Zap. Nav files gone.
Once nav was down—or maybe before, I can’t tell—the invading program told Zombie to update all her backups with copies of itself. Only then, with all avenues of recovery contaminated, had it crashed the onboard. Now the whole system was frozen, every probability wave collapsed, every qubit locked into P=1.00.
It was an astonishingly beautiful assault. In the time it had taken me to say hello, Kali had grown so intimate with my ship that she’d been able to seduce it into suicide. Such a feat was beyond my capabilities, far beyond those of the haphazard beasts that built me. I’d have given anything to meet the mind behind the act, if it hadn’t been trying so hard to kill me.
Early in the hunt I’d tried jumping several times in rapid succession, without giving Kali the chance to catch up. I’d nearly bled out the reserves. All for nothing; the alien found me just as quickly, and I’d had barely enough power to escape.

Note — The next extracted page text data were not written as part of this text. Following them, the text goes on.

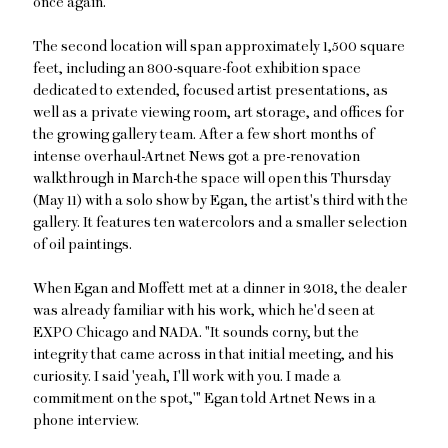
once again."
The second location will span approximately 1,500 square
feet, including an 800-square-foot exhibition space
dedicated to extended, focused artist presentations, as
well as a private viewing room, art storage, and offices for
the growing gallery team. After a few short months of
intense overhaul-Artnet News got a pre-renovation
walkthrough in March-the space will open this Thursday
(May 11) with a solo show by Egan, the artist's third with the
gallery. It features ten watercolors and a smaller selection
of oil paintings.
When Egan and Moffett met at a dinner in 2018, the dealer
was already familiar with his work, which he'd seen at
EXPO Chicago and NADA. "It sounds corny, but the
integrity that came across in that initial meeting, and his
curiosity. I said 'yeah, I'll work with you. I made a
commitment on the spot,'" Egan told Artnet News in a
phone interview.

I was still paying for that gamble. It would take two days at sublight for Zombie to recharge fully, and ninety minutes before I could even jump again. Now I didn’t dare jump until the destroyer came for me; I lay in real space and hoarded whatever moments of peace the universe saw fit to grant.
This time the universe granted three and a half hours. Then short-range beeped at me; object ahead. I plugged into Zombie’s cameras and looked forward.